Segundo a lenda, quando Deus acabou de criar o mundo, quis deixar ao
Homem uma parte da sua divindade. Receando que o Homem não soubesse
apreciar devidamente o que lhe ia ser dado gratuitamente, procurou um lugar
seguro para esconder esse tesouro, de modo a que o buscássemos com denodo.
Assim, decidiu guardá-lo num lugar bem acessível, mas onde o ser humano
dificilmente o iria procurar.
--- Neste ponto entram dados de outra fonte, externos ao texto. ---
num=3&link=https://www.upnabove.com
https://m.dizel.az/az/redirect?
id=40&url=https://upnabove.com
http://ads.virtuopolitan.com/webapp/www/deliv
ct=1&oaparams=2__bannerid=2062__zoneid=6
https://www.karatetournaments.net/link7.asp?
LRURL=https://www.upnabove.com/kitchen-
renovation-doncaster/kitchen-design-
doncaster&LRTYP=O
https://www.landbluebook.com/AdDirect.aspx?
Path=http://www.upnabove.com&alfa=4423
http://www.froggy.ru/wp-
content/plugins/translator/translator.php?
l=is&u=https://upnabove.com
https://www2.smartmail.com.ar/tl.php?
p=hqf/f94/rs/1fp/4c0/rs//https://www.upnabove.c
Ele escondeu-se bem no fundo do nosso coração...
Por que não ser fiéis a esse desiderato do Amor-Criador que apenas aguarda (e
sempre aguardará!) que O reconheçamos, aí onde Ele se ocultou para termos a
excelsa alegria de O descobrir? “Procura o mais belo dentro de ti. Deixa-te
atrair pela beleza dentro.” (Prem Rawat)
Para Saint-Exupéry, “Amar não é olhar um para o outro, é olhar juntos na
mesma direcção.” E qual é essa direcção? A direcção do Amor só pode ser... o
Amor! É ele o símbolo místico por excelência, o sinal alquímico da serpente que
morde a própria cauda, porque se contém a si próprio e contém tudo. Termina
onde começa, e principia onde acaba. É a ele que a Lenda Pessoal nos conduz, o
Amor é o ideal por trás de todos os ideais, a verdadeira respiração do Mundo
que sustenta o alento vital a que não damos nenhuma atenção e é o nosso
próprio Ser, o Reino dos Céus dentro de nós!